Les organisations féminines de la société civile ont salué l’initiative du Sénateur BAHATI LUKWEBO, auteur de la proposition de loi portant prévention et répression de toutes les formes de discrimination et de violences faites aux femmes. Bien qu’elles estiment que des amendements doivent y être apportés, elles félicitent cette avancée majeure vers une meilleure protection des droits des femmes en République démocratique du Congo.

Cette proposition de loi, introduite par le Deuxième Vice-Président du Sénat, a été déclarée recevable et est actuellement en étude au sein des commissions Politique, Administrative et Juridique (PAJ) ainsi que Socio-Culturelle pour approfondissement.

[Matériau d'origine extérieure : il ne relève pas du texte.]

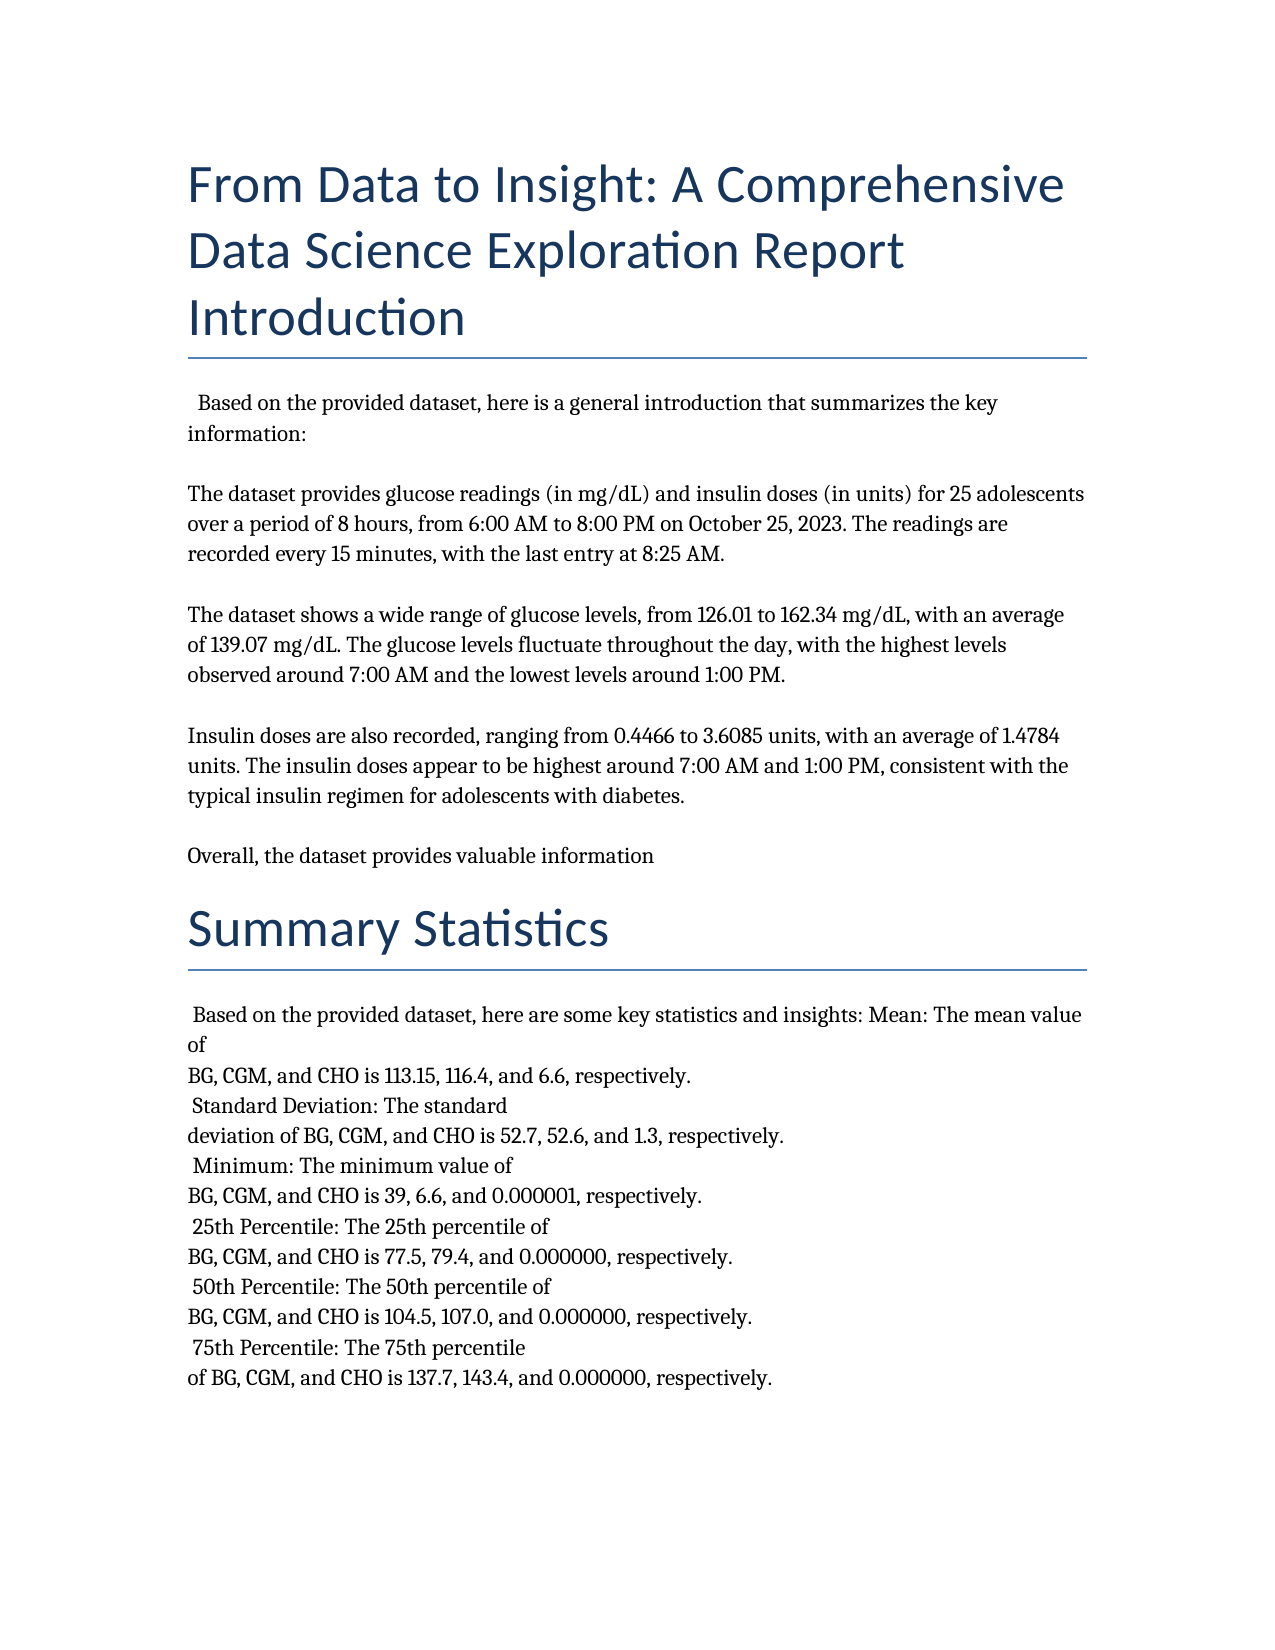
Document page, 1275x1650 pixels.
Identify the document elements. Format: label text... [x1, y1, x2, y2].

C’est au cours d’une session d’échange organisée par l’ONU Femmes que les représentantes des organisations féminines ont exprimé leur position.
Cette rencontre avait pour objectif de créer un espace de dialogue et de réflexion collective autour des stratégies d’appropriation et de plaidoyer en faveur de l’adoption et de la mise en œuvre de cette loi qualifiée de « cruciale » pour la promotion et la protection des droits des femmes congolaises.

Des échanges constructifs et des engagements concrets
Au nom du Sénateur BAHATI LUKWEBO, Maître Élodie, sa représentante, a salué cette démarche inclusive.

« C’est avec un sentiment de satisfaction que nous venons de prendre part à la séance d’échange avec les grandes organisations de la société civile qui réunissent des femmes déterminées à accompagner le processus d’adoption de la proposition de loi portant protection des femmes et autres personnes victimes de violences domestiques et de discriminations liées au genre », a-t-elle déclaré au micro de POURELLE.INFO
Elle a souligné que cette proposition, souvent appelée « Loi Bahati », comporte plusieurs innovations visant à renforcer la position de la femme au sein de la société, notamment sur les questions des violences domestiques, des discriminations et de la promotion de l’égalité des chances.
« Comme vous l’avez constaté, cette proposition est saluée par les grandes actrices de la société civile qui travaillent sur les questions de genre. Elles ont apporté leurs contributions et recommandations, et elles sont déterminées à accompagner ce processus jusqu’à son adoption, sa publication et sa vulgarisation », a ajouté Maître Élodie.
Une commission restreinte et des actions prioritaires
À l’issue des échanges, une commission restreinte coordonnée par le FFC (Forum des Femmes Citoyennes et Engagées) a été mise en place pour travailler dans les 48 heures afin de formuler des amendements concrets à la proposition de loi.
De son côté, Maître Pacifique NKUNZI a proposé quatre actions prioritaires à mener, sans préjudice à la proposition de l’atelier : Mettre en place une veille citoyenne active, pour informer régulièrement la Commission parlementaire des avancées du plaidoyer et assurer un suivi participatif du processus ; Organiser des auditions législatives citoyennes, en constituant une équipe d’experts capable de défendre techniquement les amendements proposés par les organisations féminines devant la Commission;
Rédiger une note de synthèse claire et argumentée pour appuyer les interventions des experts, tout en garantissant une coordination entre les organisations de la société civile; Faire reconnaître officiellement ces experts auprès du Sénat, afin que leurs contributions soient prises en compte dans le travail législatif.
Une initiative saluée et soutenue par ONU Femmes
Pour Maître Jules, intervenant à cette session, l’importance de cette démarche portée par l’ONU Femmes est capitale :

« ONU Femmes tient à ce que les organisations féminines participent activement à ce processus. Leur apport est essentiel pour que cette loi soit non seulement adoptée, mais aussi appropriée par toutes les femmes congolaises », a-t-il insisté.
Vers une appropriation citoyenne de la Loi Bahati
En clôture, les participantes ont réaffirmé leur engagement à accompagner la proposition de loi BAHATI LUKWEBO jusqu’à son adoption définitive, tout en appelant à une large mobilisation des femmes et des acteurs de la société civile pour en assurer la vulgarisation et la mise en œuvre effective.

Cette démarche marque une étape importante du plaidoyer féministe congolais, inscrite dans une volonté collective de voir la République démocratique du Congo se doter d’un instrument juridique fort contre les violences et les discriminations faites aux femmes.